The rest is more or less related, or just noticeable changes.

This article made me interested in re-considering polyphasic sleep ( http://www.businessinsider.com/this-guy-...rs-2013-11). I've "attempted" it once, but it was an impulsive try without any planning or consideration.. long story short, I stayed up late one night and napped for too long. I will use the basic sleep subliminals to work that out (Deep, Restful Sleep, and Sleep Optimizer), or just use it to shorten my overall sleep hours.

I've had problems sleeping for most of my life, so bringing a close to that will be useful.
I've also planned out a possible layout for the next 1.5 years with these subliminals.

Alpha Male: October 26, 2013 - May 10, 2014
Sleep subs: Sometime during Alpha Male for short amounts of time

Ultra Success 4G and Maximum Learning Speed 4G - May 10, 2014 - September 10, 2014
MIGHT be Maximum Sales Success instead of Ultra Success

Sex Magnet 5G (maybe I'll buy) - September 10, 2014 - March 10, 2015. I might try to end my last day exactly on my 23rd birthday (March 10), with some ridiculous birthday sex. The main reason for this sub , and not Woman magnet, is that I want the very sexy vibe, like a Ryan Gosling. This is useful as an aspiring musician. Woman Magnet would give me the "sociable" vibe, and though I want to surround myself with fun, beautiful women, the sexy aura is truly the main priority.

Attract Your Perfect Job 5G - March 20, 2015 until success

I want the job of a highly-paid musician, releasing albums, producing high-end music videos, and touring; but that year, I'm also graduating my Nutrition major, so I'll be looking for work either way. This might be the way to finding that perfect job, especially with the Self-Optimizing script I keep hearing about.
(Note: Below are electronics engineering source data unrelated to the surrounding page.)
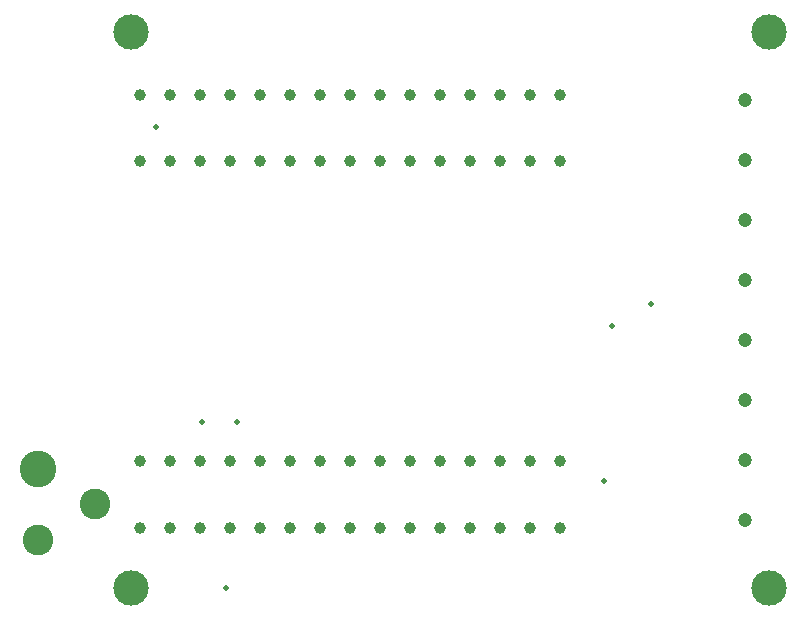
<source format=gbr>
%TF.GenerationSoftware,Altium Limited,Altium Designer,23.4.1 (23)*%
G04 Layer_Color=0*
%FSLAX45Y45*%
%MOMM*%
%TF.SameCoordinates,EC373B95-F81A-4979-A11E-F0651E9AEA0C*%
%TF.FilePolarity,Positive*%
%TF.FileFunction,Plated,1,2,PTH,Drill*%
%TF.Part,Single*%
G01*
G75*
%TA.AperFunction,ComponentDrill*%
%ADD56C,1.20000*%
%TA.AperFunction,OtherDrill,Pad Free-27 (68mm,52mm)*%
%ADD57C,3.00000*%
%TA.AperFunction,ComponentDrill*%
%ADD58C,1.00000*%
%TA.AperFunction,OtherDrill,Pad Free-27 (68mm,5mm)*%
%ADD59C,3.00000*%
%TA.AperFunction,OtherDrill,Pad Free-27 (14mm,5mm)*%
%ADD60C,3.00000*%
%TA.AperFunction,OtherDrill,Pad Free-27 (14mm,52mm)*%
%ADD61C,3.00000*%
%TA.AperFunction,ComponentDrill*%
%ADD62C,3.10000*%
%ADD63C,2.60000*%
%TA.AperFunction,ViaDrill,NotFilled*%
%ADD64C,0.50000*%
D56*
X6600000Y1070000D02*
D03*
Y2086000D02*
D03*
Y1578000D02*
D03*
Y3102000D02*
D03*
Y2594000D02*
D03*
Y4118000D02*
D03*
Y4626000D02*
D03*
Y3610000D02*
D03*
D57*
X6800000Y5200000D02*
D03*
D58*
X4526000Y4110000D02*
D03*
X4272000D02*
D03*
X4018000D02*
D03*
X3764000D02*
D03*
X3510000D02*
D03*
X3256000D02*
D03*
X2748000D02*
D03*
X1478000D02*
D03*
X1732000D02*
D03*
X1986000D02*
D03*
X2240000D02*
D03*
X2494000D02*
D03*
X3002000D02*
D03*
X4780000D02*
D03*
X5034000D02*
D03*
X4526000Y1570000D02*
D03*
X4272000D02*
D03*
X4018000D02*
D03*
X3764000D02*
D03*
X3510000D02*
D03*
X3256000D02*
D03*
X2748000D02*
D03*
X1478000D02*
D03*
X1732000D02*
D03*
X1986000D02*
D03*
X2240000D02*
D03*
X2494000D02*
D03*
X3002000D02*
D03*
X4780000D02*
D03*
X5034000D02*
D03*
X2748000Y1008000D02*
D03*
X3002000D02*
D03*
X3256000D02*
D03*
X3510000D02*
D03*
X3764000D02*
D03*
X4018000D02*
D03*
X4272000D02*
D03*
X4526000D02*
D03*
X4780000D02*
D03*
X5034000D02*
D03*
X2748000Y4672000D02*
D03*
X3002000D02*
D03*
X3256000D02*
D03*
X3510000D02*
D03*
X3764000D02*
D03*
X4018000D02*
D03*
X4272000D02*
D03*
X4526000D02*
D03*
X4780000D02*
D03*
X5034000D02*
D03*
X2494000Y1008000D02*
D03*
X2240000D02*
D03*
X1986000D02*
D03*
X1732000D02*
D03*
X1478000D02*
D03*
X2494000Y4672000D02*
D03*
X2240000D02*
D03*
X1986000D02*
D03*
X1732000D02*
D03*
X1478000D02*
D03*
D59*
X6800000Y500000D02*
D03*
D60*
X1400000D02*
D03*
D61*
Y5200000D02*
D03*
D62*
X606900Y1501749D02*
D03*
D63*
Y904849D02*
D03*
X1089500Y1209649D02*
D03*
D64*
X2200000Y500000D02*
D03*
X5800000Y2900000D02*
D03*
X5400000Y1400000D02*
D03*
X2300000Y1900000D02*
D03*
X2000000D02*
D03*
X5470000Y2710000D02*
D03*
X1610000Y4400000D02*
D03*
%TF.MD5,523914c17f8c9892b75b4714d2eb1bd6*%
M02*

</source>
I've still felt a general amount of anxiety today and yesterday; I think it's scraping at the bottom of the barrel, so there's not much left. I also had the general feel that I was completely unattractive to women, because of their not paying me much attention (besides that waitress thing). That feeling is attached to my current results, and floats in the wind, so I don't trust that emotion.

I wanna start Stage 2!
Stage 1, Day 28

Basically met for a school project and then went to work for 8.5 hours; studied Italian and Spanish, missed Korean today.

I seem to be skipping days on 'A Course in Miracles' wherein I'm not actually doing the lessons. When I do the days, I often forget to do my reflection; I might put it on pause to build up more desire to do it.

Taking Geodude's advice to tap away everything that bothers me; I have a mild grievance with the mutual group that we're in, but there's nothing more than that. I'll give some updates here.

I'm also working tomorrow, so I'll be busy and away from earphones. But more money.

I had the courage to realise that I have to start playing original songs at my open mics, instead of hiding behind some cover songs which I have gotten good at; obviously, a healthy mix is best. I'll start configuring them for an acoustic guitar and voice in short notice.

Gonna do two open mics on Thursday; that's also gonna be Stage 2, Day 1. Will I have some ready? We'll see.